─── Excerpted passage ───
RNA probes for visualization of *COL1A1* mRNA in LX‐2 cells. A) Schematic representation of the co‐localization experiment using small molecules and probes. Fixed cells were imaged using Cy3‐labeled FISH and live cells were imaged using the iPepper probes and HBC620. B) Schematic illustration of probes binding with target mRNA in the fixed LX‐2 cells. C) Fixed‐cell co‐localization confocal images of transcribed probes with TO1‐Biotin (green) and Cy3‐labeled FISH (red) targeted *COL1A1* mRNA in LX‐2 cells. Scale bar = 5 µm. D) Fluorescence statistical histogram analysis of these cells calculated from confocal images in (C). E) The changes in relative fluorescence intensity along the straight line marked in the partial image in (C). F) Schematic of the probes binding with *COL1A1* mRNA in live LX‐2 cells. G) Live cells co‐localization confocal images of transcribed probes with TO1‐Biotin (green) and ipepper‐HBC620 (red) targeted *COL1A1* mRNA in LX‐2 cells. Scale bar = 5 µm. H) Fluorescence statistical histogram analysis of these cells calculated from confocal images in (G). I) The change in relative fluorescence intensity along the straight line marked in the partial image in (G).
─── Extracted entries ───
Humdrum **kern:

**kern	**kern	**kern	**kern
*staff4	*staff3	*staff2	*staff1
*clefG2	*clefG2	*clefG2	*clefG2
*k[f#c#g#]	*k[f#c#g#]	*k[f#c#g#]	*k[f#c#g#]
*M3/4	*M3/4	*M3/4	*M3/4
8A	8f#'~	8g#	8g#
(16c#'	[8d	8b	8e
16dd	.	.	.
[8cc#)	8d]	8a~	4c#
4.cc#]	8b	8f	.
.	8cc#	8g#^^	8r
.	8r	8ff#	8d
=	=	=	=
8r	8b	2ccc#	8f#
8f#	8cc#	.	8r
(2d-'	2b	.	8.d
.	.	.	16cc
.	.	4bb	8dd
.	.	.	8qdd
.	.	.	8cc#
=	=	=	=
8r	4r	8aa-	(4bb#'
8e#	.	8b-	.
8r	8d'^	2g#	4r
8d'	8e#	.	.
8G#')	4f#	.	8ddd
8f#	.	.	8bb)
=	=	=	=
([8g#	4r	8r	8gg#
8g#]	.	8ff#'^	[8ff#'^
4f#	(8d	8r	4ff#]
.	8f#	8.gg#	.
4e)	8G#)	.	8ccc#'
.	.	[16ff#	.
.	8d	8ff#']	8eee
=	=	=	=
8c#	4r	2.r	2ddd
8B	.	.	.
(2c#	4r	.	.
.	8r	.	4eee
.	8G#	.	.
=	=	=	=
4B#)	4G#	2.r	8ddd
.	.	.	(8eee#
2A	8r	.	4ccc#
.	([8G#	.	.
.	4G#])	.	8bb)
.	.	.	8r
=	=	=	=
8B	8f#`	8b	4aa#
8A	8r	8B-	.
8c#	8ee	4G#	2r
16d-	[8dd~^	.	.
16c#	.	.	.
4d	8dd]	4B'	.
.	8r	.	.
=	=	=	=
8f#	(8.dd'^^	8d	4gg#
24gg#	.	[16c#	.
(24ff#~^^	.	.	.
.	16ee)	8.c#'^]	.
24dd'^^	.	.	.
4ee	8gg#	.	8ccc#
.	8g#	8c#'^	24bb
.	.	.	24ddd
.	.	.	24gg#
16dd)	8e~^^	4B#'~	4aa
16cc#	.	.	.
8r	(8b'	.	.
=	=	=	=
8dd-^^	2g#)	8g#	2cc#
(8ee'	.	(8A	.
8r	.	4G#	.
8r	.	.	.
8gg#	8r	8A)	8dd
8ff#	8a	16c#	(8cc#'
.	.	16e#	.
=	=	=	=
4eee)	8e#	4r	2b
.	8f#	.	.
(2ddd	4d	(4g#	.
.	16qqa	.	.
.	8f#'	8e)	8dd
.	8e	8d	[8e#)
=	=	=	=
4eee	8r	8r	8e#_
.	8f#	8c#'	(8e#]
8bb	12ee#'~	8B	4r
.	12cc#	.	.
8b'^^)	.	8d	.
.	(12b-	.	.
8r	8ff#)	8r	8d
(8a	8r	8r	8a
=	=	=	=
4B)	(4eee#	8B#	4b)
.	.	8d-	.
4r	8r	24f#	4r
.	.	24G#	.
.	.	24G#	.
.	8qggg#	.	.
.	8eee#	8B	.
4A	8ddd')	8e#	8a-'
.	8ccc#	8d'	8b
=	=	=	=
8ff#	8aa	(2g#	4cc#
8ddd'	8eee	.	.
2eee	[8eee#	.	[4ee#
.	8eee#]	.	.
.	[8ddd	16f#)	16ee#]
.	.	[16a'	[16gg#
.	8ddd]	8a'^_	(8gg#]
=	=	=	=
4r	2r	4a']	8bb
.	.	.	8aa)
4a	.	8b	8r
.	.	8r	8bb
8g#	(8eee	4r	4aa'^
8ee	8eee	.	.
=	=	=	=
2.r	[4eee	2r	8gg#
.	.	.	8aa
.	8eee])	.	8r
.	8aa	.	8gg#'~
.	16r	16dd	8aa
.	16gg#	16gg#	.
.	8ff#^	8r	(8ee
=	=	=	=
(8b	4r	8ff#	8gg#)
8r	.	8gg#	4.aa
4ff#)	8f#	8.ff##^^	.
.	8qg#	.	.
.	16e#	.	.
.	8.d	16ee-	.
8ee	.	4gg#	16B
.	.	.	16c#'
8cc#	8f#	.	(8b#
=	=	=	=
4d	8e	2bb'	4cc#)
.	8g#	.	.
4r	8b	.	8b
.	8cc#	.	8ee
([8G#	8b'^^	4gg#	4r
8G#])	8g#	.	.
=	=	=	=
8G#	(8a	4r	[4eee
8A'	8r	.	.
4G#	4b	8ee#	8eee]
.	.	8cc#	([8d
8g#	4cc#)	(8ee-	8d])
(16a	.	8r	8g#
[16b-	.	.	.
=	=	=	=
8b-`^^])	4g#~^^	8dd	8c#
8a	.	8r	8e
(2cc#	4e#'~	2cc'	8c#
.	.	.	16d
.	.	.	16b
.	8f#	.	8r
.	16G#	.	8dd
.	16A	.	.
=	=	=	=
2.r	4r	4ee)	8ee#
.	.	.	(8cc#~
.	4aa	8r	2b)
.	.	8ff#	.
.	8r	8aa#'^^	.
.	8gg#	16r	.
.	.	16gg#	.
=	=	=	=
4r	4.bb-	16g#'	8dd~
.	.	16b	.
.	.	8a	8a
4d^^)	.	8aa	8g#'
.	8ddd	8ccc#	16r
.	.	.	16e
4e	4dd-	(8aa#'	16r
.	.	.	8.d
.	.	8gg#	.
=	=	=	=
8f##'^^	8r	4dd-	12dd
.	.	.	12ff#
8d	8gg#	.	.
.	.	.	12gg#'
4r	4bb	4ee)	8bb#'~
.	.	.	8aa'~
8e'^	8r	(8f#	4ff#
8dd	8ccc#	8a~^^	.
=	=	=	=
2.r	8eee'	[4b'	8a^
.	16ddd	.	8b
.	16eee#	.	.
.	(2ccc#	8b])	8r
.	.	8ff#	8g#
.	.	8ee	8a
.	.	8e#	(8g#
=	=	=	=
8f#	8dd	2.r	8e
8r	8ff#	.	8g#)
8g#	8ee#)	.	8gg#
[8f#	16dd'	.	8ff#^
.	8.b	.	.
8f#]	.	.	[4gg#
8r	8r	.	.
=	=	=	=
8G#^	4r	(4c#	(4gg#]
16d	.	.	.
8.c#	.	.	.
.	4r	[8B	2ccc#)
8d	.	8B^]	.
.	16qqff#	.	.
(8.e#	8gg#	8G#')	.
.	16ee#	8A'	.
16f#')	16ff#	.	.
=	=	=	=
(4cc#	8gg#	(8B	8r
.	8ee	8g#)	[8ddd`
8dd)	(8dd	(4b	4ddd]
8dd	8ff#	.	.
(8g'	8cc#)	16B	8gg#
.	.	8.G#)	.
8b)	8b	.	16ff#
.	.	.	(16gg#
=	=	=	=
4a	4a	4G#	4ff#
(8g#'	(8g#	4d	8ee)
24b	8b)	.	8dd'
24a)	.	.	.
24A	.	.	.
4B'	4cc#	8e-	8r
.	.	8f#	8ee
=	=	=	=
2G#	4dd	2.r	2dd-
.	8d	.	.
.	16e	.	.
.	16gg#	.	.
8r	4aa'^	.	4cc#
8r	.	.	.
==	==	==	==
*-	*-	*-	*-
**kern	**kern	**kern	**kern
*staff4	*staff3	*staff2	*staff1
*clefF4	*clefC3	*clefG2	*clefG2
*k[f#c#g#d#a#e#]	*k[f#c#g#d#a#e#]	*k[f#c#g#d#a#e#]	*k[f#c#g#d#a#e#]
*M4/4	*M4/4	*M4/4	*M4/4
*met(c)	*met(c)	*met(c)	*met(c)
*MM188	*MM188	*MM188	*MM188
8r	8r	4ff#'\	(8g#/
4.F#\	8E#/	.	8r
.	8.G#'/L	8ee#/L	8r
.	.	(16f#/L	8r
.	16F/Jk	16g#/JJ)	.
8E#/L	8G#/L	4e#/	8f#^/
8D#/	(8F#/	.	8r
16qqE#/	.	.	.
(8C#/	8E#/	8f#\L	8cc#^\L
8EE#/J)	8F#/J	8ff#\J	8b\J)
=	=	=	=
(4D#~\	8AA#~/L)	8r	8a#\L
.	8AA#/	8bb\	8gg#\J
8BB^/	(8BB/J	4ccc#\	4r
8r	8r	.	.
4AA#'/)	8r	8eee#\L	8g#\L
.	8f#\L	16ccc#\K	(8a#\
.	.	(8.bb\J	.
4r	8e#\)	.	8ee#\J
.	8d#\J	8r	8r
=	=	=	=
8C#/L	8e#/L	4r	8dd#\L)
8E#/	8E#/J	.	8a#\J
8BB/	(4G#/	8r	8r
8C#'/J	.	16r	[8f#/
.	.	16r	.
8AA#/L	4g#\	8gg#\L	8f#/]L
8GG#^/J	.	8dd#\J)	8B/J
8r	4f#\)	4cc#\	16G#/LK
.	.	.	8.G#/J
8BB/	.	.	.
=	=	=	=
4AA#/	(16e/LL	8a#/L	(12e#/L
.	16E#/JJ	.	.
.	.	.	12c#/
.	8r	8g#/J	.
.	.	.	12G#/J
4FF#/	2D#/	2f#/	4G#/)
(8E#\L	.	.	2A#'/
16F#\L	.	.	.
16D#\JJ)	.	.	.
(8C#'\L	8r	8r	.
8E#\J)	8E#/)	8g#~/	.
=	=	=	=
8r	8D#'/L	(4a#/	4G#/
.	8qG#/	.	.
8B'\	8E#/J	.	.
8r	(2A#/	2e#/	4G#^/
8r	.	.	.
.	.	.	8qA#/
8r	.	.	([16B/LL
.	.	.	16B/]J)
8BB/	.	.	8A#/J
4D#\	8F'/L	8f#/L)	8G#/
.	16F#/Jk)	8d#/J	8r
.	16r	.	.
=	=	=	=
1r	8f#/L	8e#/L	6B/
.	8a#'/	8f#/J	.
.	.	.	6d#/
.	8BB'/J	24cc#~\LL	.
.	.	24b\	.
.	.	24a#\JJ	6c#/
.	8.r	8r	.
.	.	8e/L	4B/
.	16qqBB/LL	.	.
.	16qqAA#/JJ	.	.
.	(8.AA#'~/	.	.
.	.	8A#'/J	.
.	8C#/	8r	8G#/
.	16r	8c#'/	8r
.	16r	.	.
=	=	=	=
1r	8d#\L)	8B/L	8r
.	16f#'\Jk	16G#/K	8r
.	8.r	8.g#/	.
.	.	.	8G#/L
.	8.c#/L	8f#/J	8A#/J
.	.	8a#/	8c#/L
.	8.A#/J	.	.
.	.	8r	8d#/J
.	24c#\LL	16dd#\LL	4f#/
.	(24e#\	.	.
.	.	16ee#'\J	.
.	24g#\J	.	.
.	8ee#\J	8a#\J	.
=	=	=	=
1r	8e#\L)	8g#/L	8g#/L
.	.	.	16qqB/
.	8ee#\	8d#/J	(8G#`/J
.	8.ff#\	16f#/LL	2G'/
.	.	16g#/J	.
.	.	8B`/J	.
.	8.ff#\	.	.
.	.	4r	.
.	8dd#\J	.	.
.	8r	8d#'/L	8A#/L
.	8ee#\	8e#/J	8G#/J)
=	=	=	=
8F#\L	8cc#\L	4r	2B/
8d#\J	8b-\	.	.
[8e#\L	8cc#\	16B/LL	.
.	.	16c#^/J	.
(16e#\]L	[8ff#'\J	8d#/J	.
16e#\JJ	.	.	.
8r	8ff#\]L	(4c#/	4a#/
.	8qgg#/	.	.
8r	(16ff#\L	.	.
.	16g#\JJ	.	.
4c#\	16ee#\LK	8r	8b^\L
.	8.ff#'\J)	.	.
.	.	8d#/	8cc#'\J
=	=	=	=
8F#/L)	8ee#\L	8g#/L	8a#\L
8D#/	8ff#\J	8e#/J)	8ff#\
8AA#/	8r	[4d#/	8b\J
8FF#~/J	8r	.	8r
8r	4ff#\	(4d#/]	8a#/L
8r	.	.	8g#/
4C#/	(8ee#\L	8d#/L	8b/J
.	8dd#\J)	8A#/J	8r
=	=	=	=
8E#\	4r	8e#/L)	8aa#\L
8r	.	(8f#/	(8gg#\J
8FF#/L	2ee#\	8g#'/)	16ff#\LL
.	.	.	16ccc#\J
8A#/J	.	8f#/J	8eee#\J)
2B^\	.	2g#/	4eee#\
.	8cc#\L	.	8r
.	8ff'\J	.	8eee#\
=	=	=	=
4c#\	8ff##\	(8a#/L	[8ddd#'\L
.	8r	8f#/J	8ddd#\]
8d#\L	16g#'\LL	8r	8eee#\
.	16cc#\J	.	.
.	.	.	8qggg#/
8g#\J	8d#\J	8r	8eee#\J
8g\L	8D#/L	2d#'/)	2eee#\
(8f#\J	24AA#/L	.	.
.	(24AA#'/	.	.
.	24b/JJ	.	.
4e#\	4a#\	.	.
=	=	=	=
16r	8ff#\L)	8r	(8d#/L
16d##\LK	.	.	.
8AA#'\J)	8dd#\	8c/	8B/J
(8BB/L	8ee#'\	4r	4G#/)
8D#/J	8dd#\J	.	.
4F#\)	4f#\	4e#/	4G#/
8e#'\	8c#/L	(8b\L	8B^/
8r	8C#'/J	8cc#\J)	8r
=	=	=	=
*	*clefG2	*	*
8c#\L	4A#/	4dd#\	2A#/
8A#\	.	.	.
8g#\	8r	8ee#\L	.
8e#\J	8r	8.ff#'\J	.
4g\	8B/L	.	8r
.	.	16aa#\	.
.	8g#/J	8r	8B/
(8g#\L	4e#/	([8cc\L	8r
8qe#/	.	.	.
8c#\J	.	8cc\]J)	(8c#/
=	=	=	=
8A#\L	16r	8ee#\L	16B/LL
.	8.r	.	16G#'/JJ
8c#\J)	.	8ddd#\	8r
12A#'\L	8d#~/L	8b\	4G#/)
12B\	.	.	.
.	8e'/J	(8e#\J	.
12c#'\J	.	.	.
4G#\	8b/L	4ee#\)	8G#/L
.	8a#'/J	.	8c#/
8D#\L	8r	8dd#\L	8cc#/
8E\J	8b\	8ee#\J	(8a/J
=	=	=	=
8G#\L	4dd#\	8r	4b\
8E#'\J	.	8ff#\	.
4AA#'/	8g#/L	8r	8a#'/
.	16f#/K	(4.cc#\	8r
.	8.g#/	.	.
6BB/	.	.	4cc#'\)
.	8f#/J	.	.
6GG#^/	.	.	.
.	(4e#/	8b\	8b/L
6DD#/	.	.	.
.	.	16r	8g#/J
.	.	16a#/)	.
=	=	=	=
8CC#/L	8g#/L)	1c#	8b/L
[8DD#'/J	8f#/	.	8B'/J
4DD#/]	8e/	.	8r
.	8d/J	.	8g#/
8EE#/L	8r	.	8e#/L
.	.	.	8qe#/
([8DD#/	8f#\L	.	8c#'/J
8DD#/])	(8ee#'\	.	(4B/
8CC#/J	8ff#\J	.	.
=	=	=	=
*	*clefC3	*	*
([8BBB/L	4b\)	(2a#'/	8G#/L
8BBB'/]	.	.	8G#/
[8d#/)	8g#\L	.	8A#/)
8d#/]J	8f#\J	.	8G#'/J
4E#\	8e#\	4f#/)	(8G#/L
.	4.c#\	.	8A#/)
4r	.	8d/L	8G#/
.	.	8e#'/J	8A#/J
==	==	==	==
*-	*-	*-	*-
───
Exercise details ::
Rewrite the caption paragraph that begins "RNA probes for visualization" as a short list of its panels, keeping the main facts of each. The entries have no connection to the caption.

Written answer ::
RNA probes for visualizing COL1A1 mRNA in LX‑2 cells:
- A: Schematic of the co‑localization experiment. Fixed cells were imaged with Cy3‑labeled FISH, and live cells with iPepper probes and HBC620.
- B: Schematic of probes binding target mRNA in fixed LX‑2 cells.
- C: Fixed‑cell confocal images of transcribed probes with TO1‑Biotin (green) and Cy3‑labeled FISH (red) targeting COL1A1 mRNA. Scale bar = 5 µm.
- D: Fluorescence histogram analysis from the images in C.
- E: Change in relative fluorescence intensity along a straight line in a partial image from C.
- F: Schematic of probes binding COL1A1 mRNA in live LX‑2 cells.
- G: Live‑cell confocal images of transcribed probes with TO1‑Biotin (green) and iPepper‑HBC620 (red) targeting COL1A1 mRNA. Scale bar = 5 µm.
- H: Fluorescence histogram analysis from the images in G.
- I: Change in relative fluorescence intensity along a straight line in a partial image from G.